### DATA EXTRACT ###
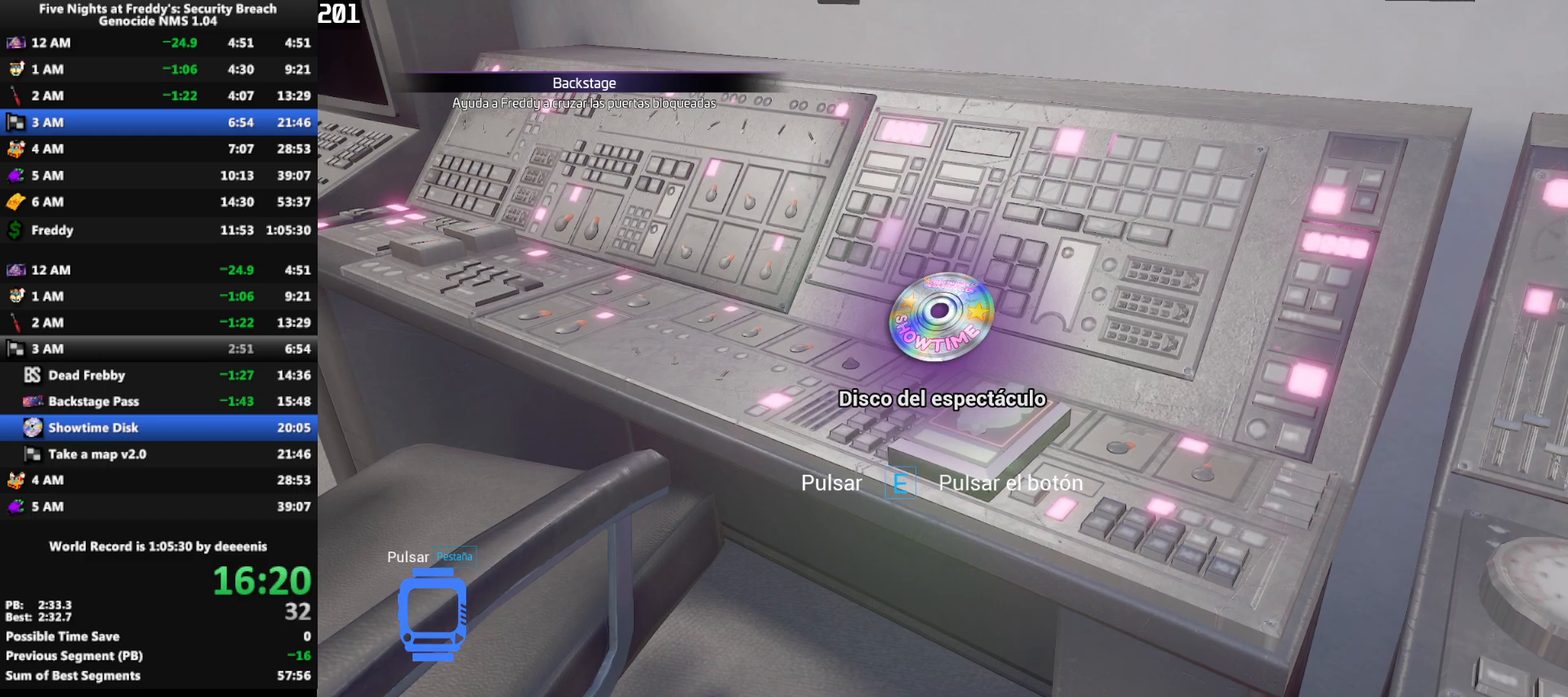
{"keys": ["e"], "mouse": [], "events": [[50, "e", "down"], [100, "e", "up"], [150, "e", "down"], [333, "e", "up"], [383, "e", "down"], [417, "e", "up"], [467, "e", "down"]]}
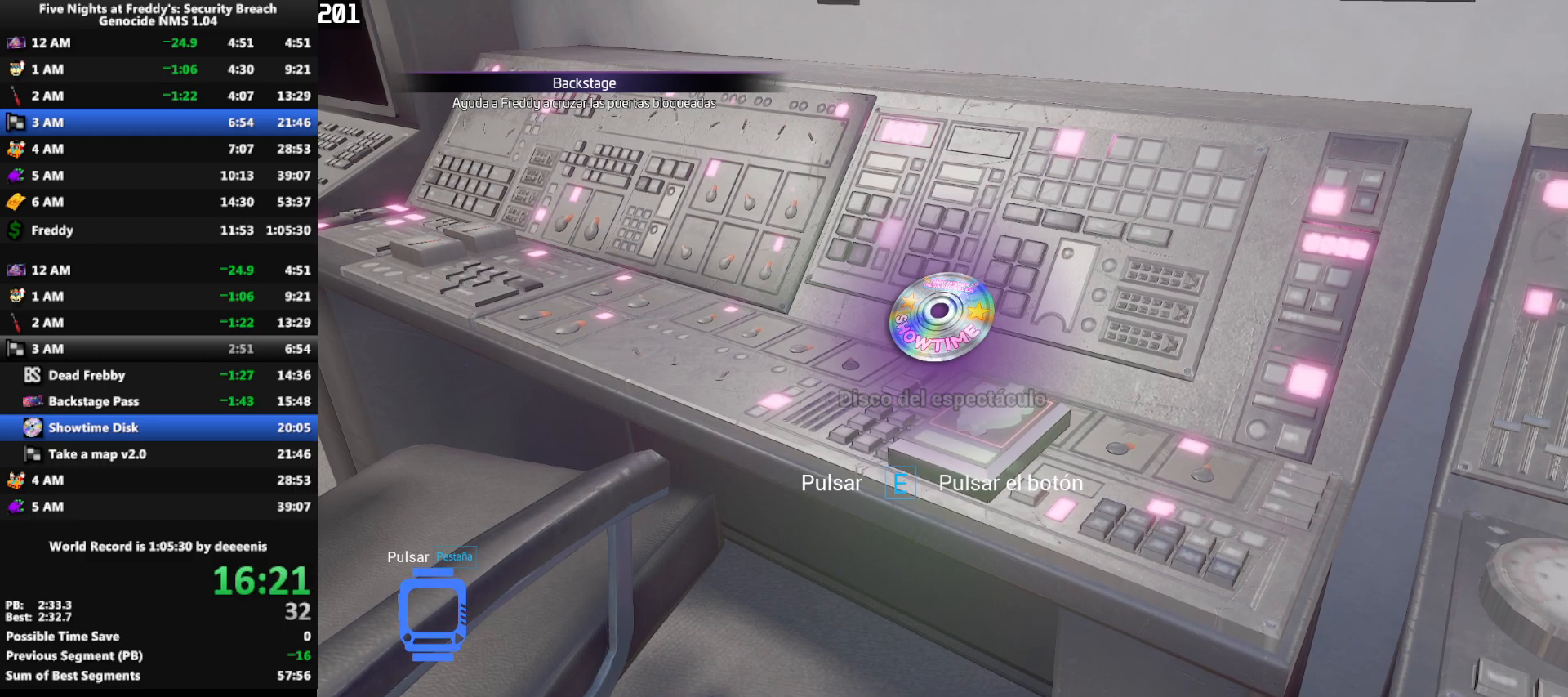
{"keys": ["e"], "mouse": [], "events": [[17, "e", "up"], [67, "e", "down"], [117, "e", "up"], [167, "e", "down"], [250, "e", "up"], [400, "e", "down"], [433, "e", "up"], [483, "e", "down"]]}
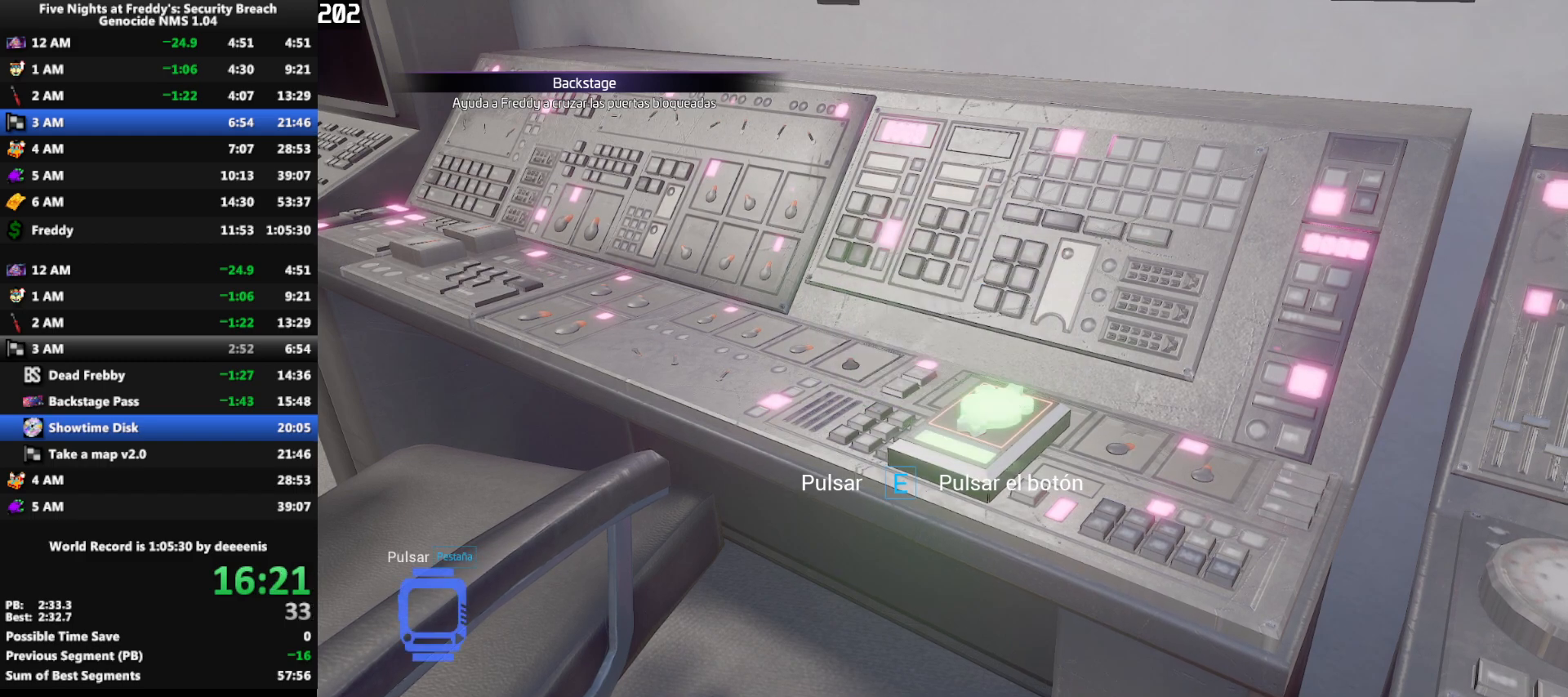
{"keys": ["e"], "mouse": [], "events": [[33, "e", "up"], [83, "e", "down"], [183, "e", "up"], [217, "e", "down"], [267, "e", "up"], [317, "e", "down"], [367, "e", "up"], [417, "e", "down"], [450, "e", "up"], [500, "e", "down"]]}
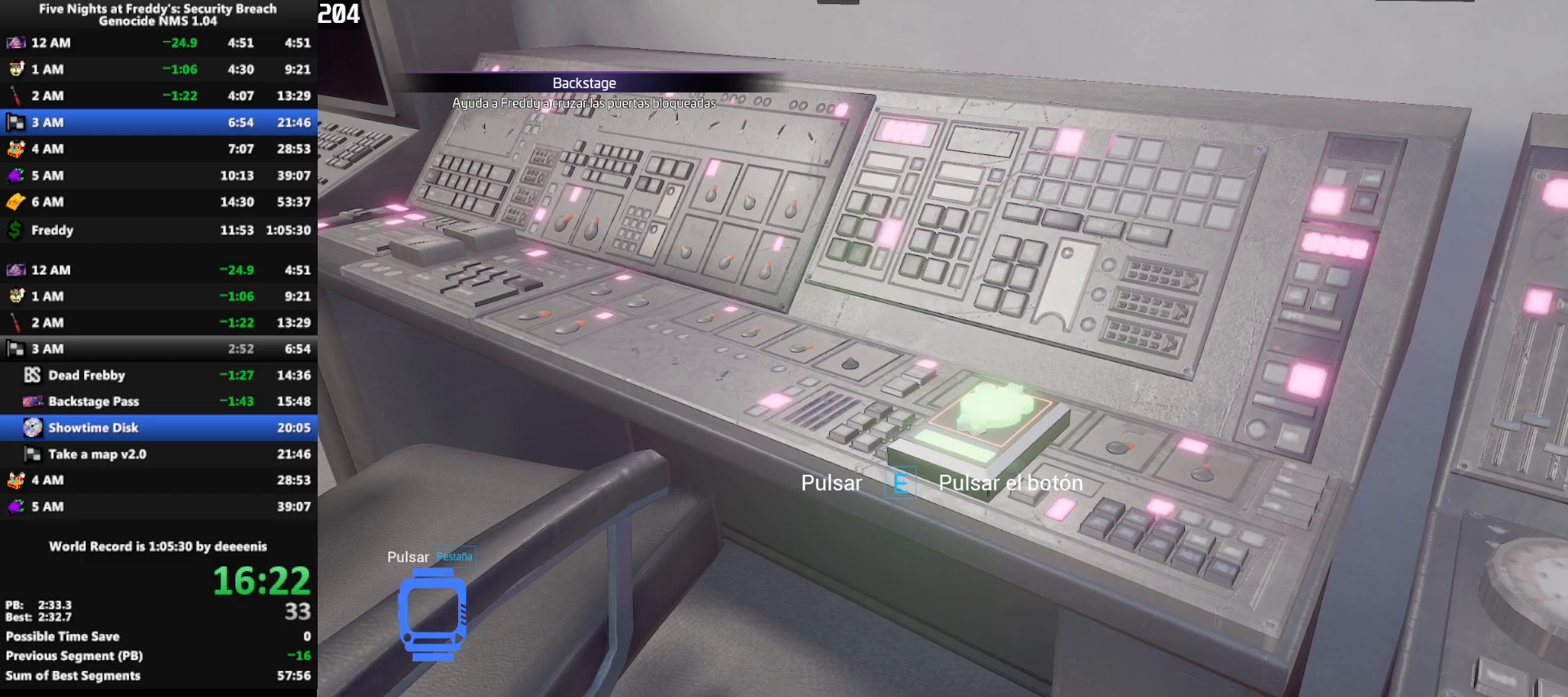
{"keys": ["e"], "mouse": [], "events": [[100, "e", "up"], [150, "e", "down"], [183, "e", "up"], [233, "e", "down"], [283, "e", "up"], [383, "e", "down"]]}
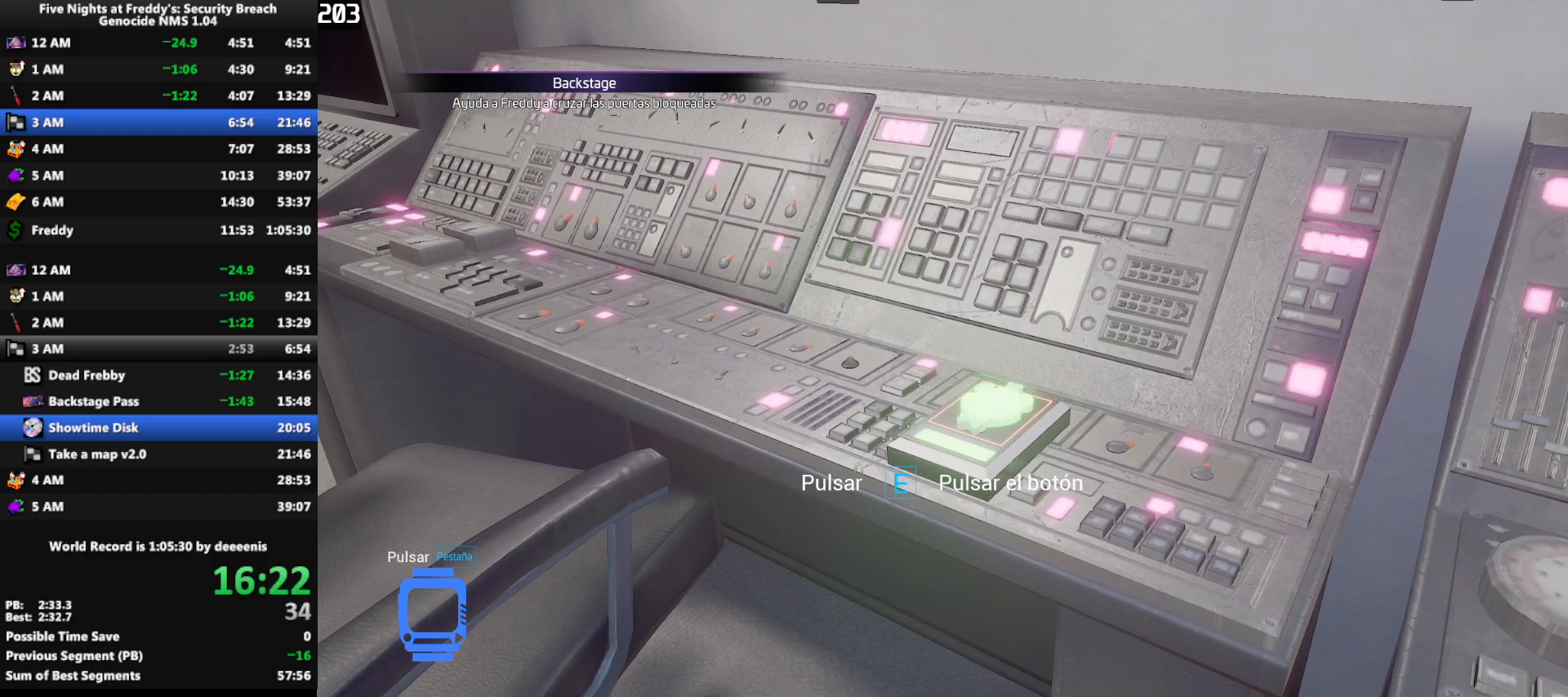
{"keys": [], "mouse": [], "events": [[17, "e", "up"], [117, "e", "down"], [167, "e", "up"], [200, "e", "down"], [250, "e", "up"], [350, "e", "down"], [400, "e", "up"], [433, "e", "down"], [483, "e", "up"]]}
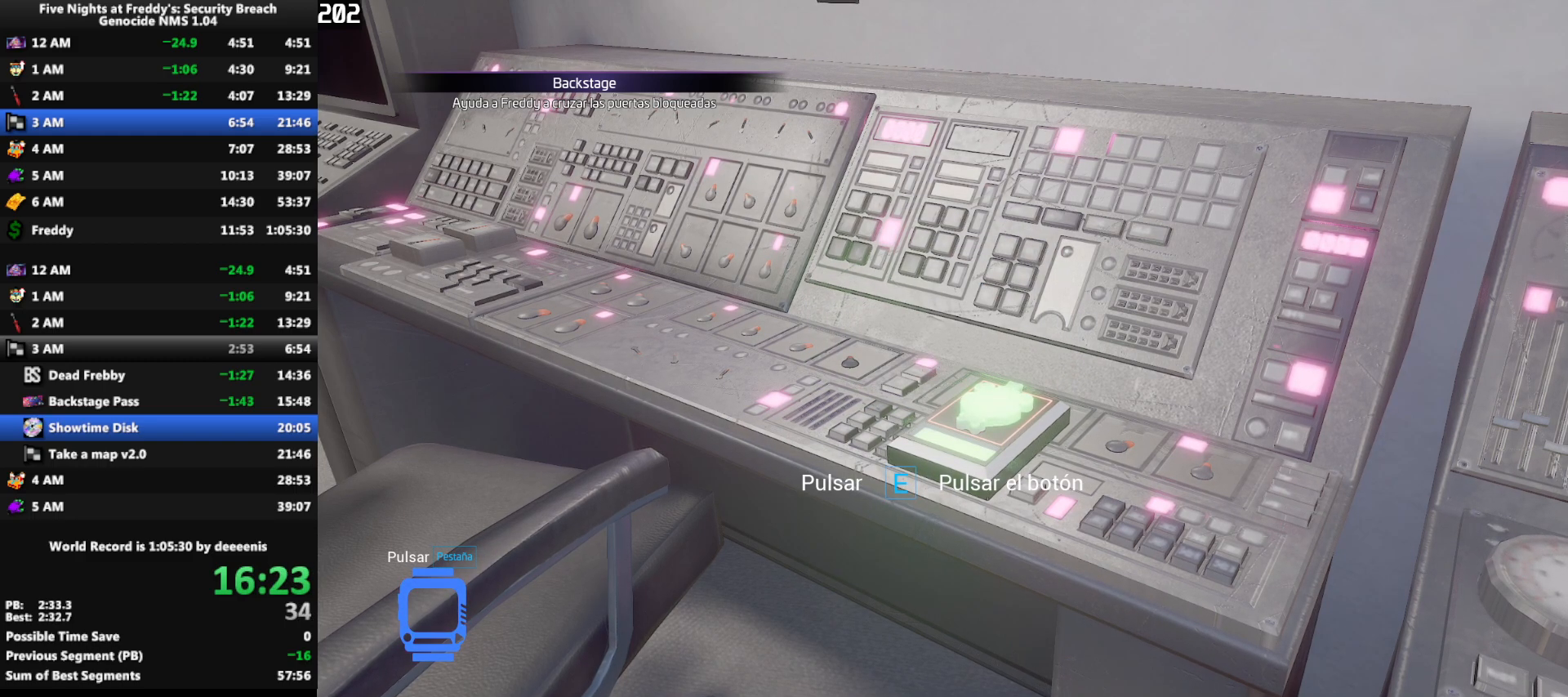
{"keys": [], "mouse": [], "events": [[33, "e", "down"], [133, "e", "up"], [183, "e", "down"], [217, "e", "up"], [267, "e", "down"], [367, "e", "up"], [417, "e", "down"], [450, "e", "up"]]}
###
## TASK DIRECTIONS
Where a record holds a picture, skip the picture and copy everything else exactly.

## RESPONSE BELOW
{"keys": ["e"], "mouse": [], "events": [[50, "e", "down"], [100, "e", "up"], [150, "e", "down"], [333, "e", "up"], [383, "e", "down"], [417, "e", "up"], [467, "e", "down"]]}
{"keys": ["e"], "mouse": [], "events": [[17, "e", "up"], [67, "e", "down"], [117, "e", "up"], [167, "e", "down"], [250, "e", "up"], [400, "e", "down"], [433, "e", "up"], [483, "e", "down"]]}
{"keys": ["e"], "mouse": [], "events": [[33, "e", "up"], [83, "e", "down"], [183, "e", "up"], [217, "e", "down"], [267, "e", "up"], [317, "e", "down"], [367, "e", "up"], [417, "e", "down"], [450, "e", "up"], [500, "e", "down"]]}
{"keys": ["e"], "mouse": [], "events": [[100, "e", "up"], [150, "e", "down"], [183, "e", "up"], [233, "e", "down"], [283, "e", "up"], [383, "e", "down"]]}
{"keys": [], "mouse": [], "events": [[17, "e", "up"], [117, "e", "down"], [167, "e", "up"], [200, "e", "down"], [250, "e", "up"], [350, "e", "down"], [400, "e", "up"], [433, "e", "down"], [483, "e", "up"]]}
{"keys": [], "mouse": [], "events": [[33, "e", "down"], [133, "e", "up"], [183, "e", "down"], [217, "e", "up"], [267, "e", "down"], [367, "e", "up"], [417, "e", "down"], [450, "e", "up"]]}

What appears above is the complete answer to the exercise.